As some might know, I am a 4-H leader.  Had to include this sign just above the muddy boots sign.


We walked into the dining room in our stocking feet.  We had poutine, great big pots of tea, amazing homemade French fries and burgers. After studying the map, the decision was made to return to the south end of Buckinghorse Road where we had seen a few boulders that had been bulldozed to the side.  

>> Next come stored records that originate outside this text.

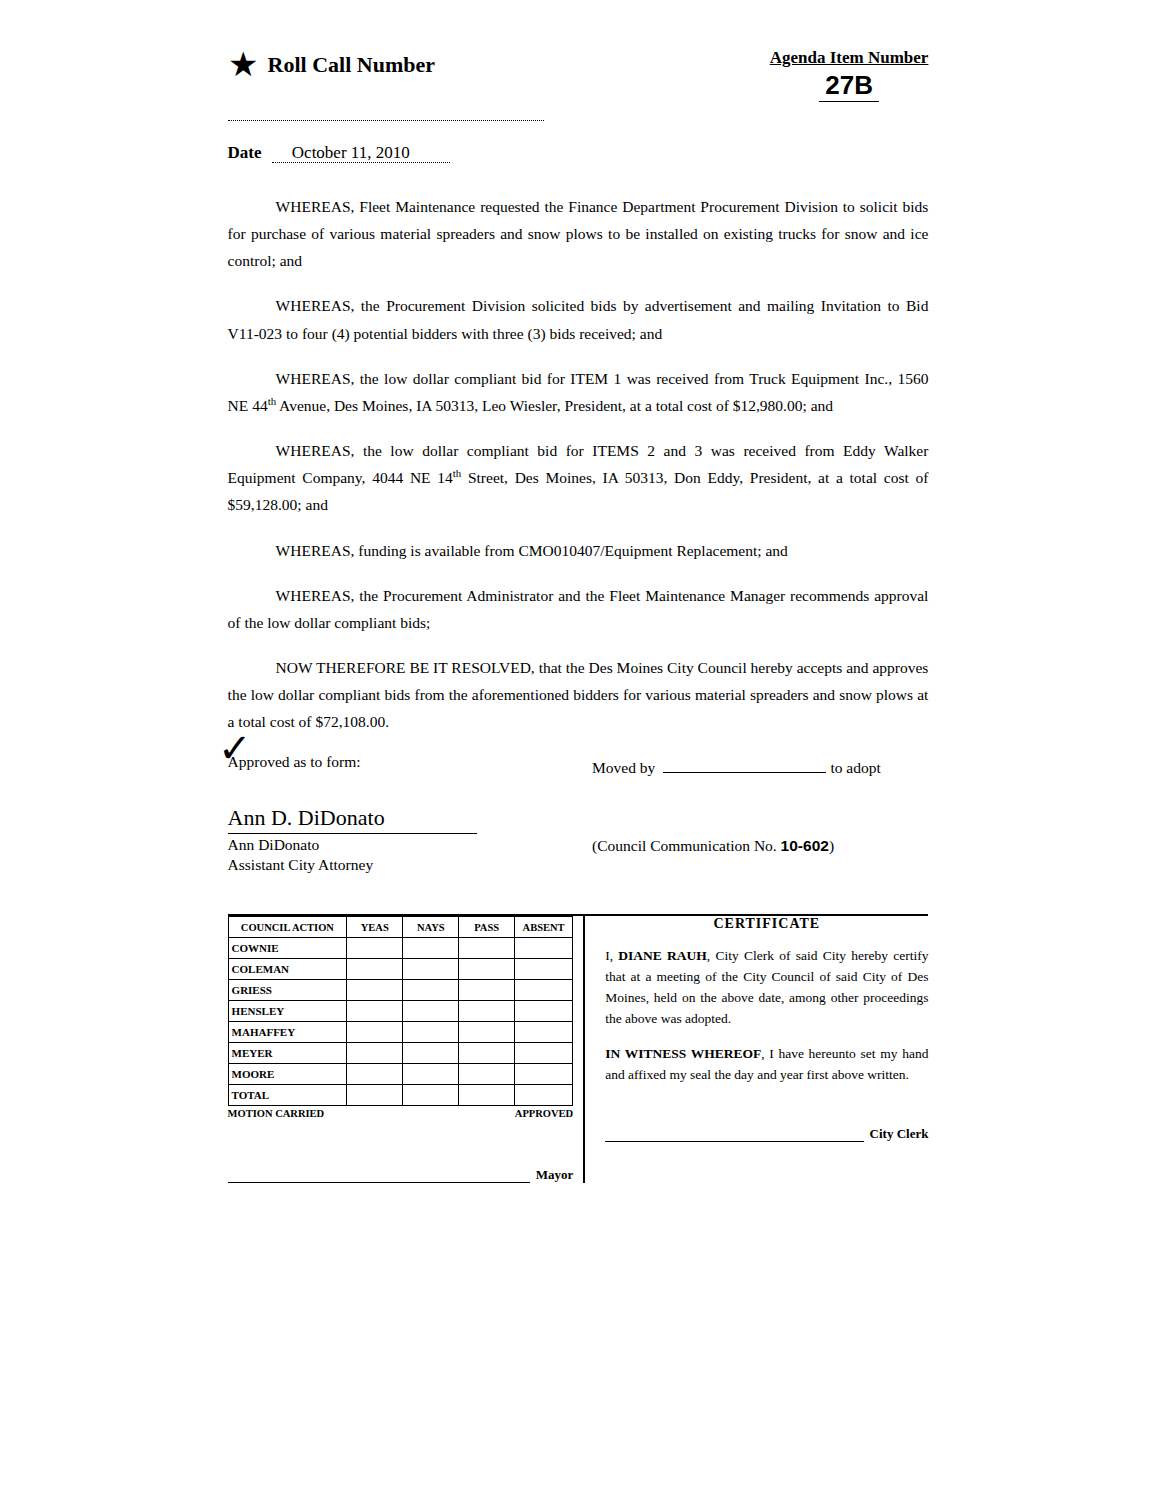★ Roll Call Number
Agenda Item Number
27B
Date October 11, 2010
WHEREAS, Fleet Maintenance requested the Finance Department Procurement Division to solicit bids for purchase of various material spreaders and snow plows to be installed on existing trucks for snow and ice control; and
WHEREAS, the Procurement Division solicited bids by advertisement and mailing Invitation to Bid V11-023 to four (4) potential bidders with three (3) bids received; and
WHEREAS, the low dollar compliant bid for ITEM 1 was received from Truck Equipment Inc., 1560 NE 44th Avenue, Des Moines, IA 50313, Leo Wiesler, President, at a total cost of $12,980.00; and
WHEREAS, the low dollar compliant bid for ITEMS 2 and 3 was received from Eddy Walker Equipment Company, 4044 NE 14th Street, Des Moines, IA 50313, Don Eddy, President, at a total cost of $59,128.00; and
WHEREAS, funding is available from CMO010407/Equipment Replacement; and
WHEREAS, the Procurement Administrator and the Fleet Maintenance Manager recommends approval of the low dollar compliant bids;
NOW THEREFORE BE IT RESOLVED, that the Des Moines City Council hereby accepts and approves the low dollar compliant bids from the aforementioned bidders for various material spreaders and snow plows at a total cost of $72,108.00.
✓
Approved as to form:
Ann D. DiDonato
Ann DiDonato
Assistant City Attorney
Moved by to adopt
(Council Communication No. 10-602)
| COUNCIL ACTION | YEAS | NAYS | PASS | ABSENT |
| --- | --- | --- | --- | --- |
| COWNIE | | | | |
| COLEMAN | | | | |
| GRIESS | | | | |
| HENSLEY | | | | |
| MAHAFFEY | | | | |
| MEYER | | | | |
| MOORE | | | | |
| TOTAL | | | | |
MOTION CARRIED APPROVED
Mayor
CERTIFICATE
I, DIANE RAUH, City Clerk of said City hereby certify that at a meeting of the City Council of said City of Des Moines, held on the above date, among other proceedings the above was adopted.
IN WITNESS WHEREOF, I have hereunto set my hand and affixed my seal the day and year first above written.
City Clerk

Back through the alder and willow into the fairyland.  We spread out and walked down the ridge and walked and walked, seeing nothing.    As I walked along I notice white flakes in the pockets of moss.  I was speculating on what little animal had eaten pine cones. But why were they so white? I continued some more and suddenly I realized this lace was actually hail.  All over in the pockets of moss were quarter inch pellets.  Finally, Anders spotted one.  That made three by four o’clock.  We kept looking and looking.  The erratic that Anders found was covered by six inches of  moss and lichen.  He actually saw it as he had climbed back up the slope.  So that was our new tactic to climb up the slope as we looked.  Another was spotted.  As samples were taken we kept looking.  The call went out when another boulder was found.  So six samples have  now been collected off Buckinghorse Ridge.  Good news for not being able to collect at the original site of Pink Mountain; a full day to collect the six.  BCC (British Columbia Central) is now finished.

With 60 samples we headed north on the Alcan to Fort Nelson for BCN  (British Columbia North).  From there we drove to Testa River Camp Site near the peaks Steamboat and Tepee.

Along the way we saw a little black bear on the road side.  The Testa River is roaring along.  The shore is bars of cobbles. The vast majority of rock material is locally derived from the local bedrock but we see many cobbles and boulders from the Canadian Shield.  So why do we see all these granitic boulders in the valley?  Initially there would have been more sandstone boulders, but they have eroded away with the stronger granite rocks remaining.

Tents are up and we are so fortunate to have a little wooden pavilion with a small box wood burning stove.  We are cooking on the picnic table in the pavilion.  Rain is pouring.  Deluges.  Around the picnic table with maps, we are making plans for tomorrow's collecting.
Along the Testa River.  The spots are the mist in the air.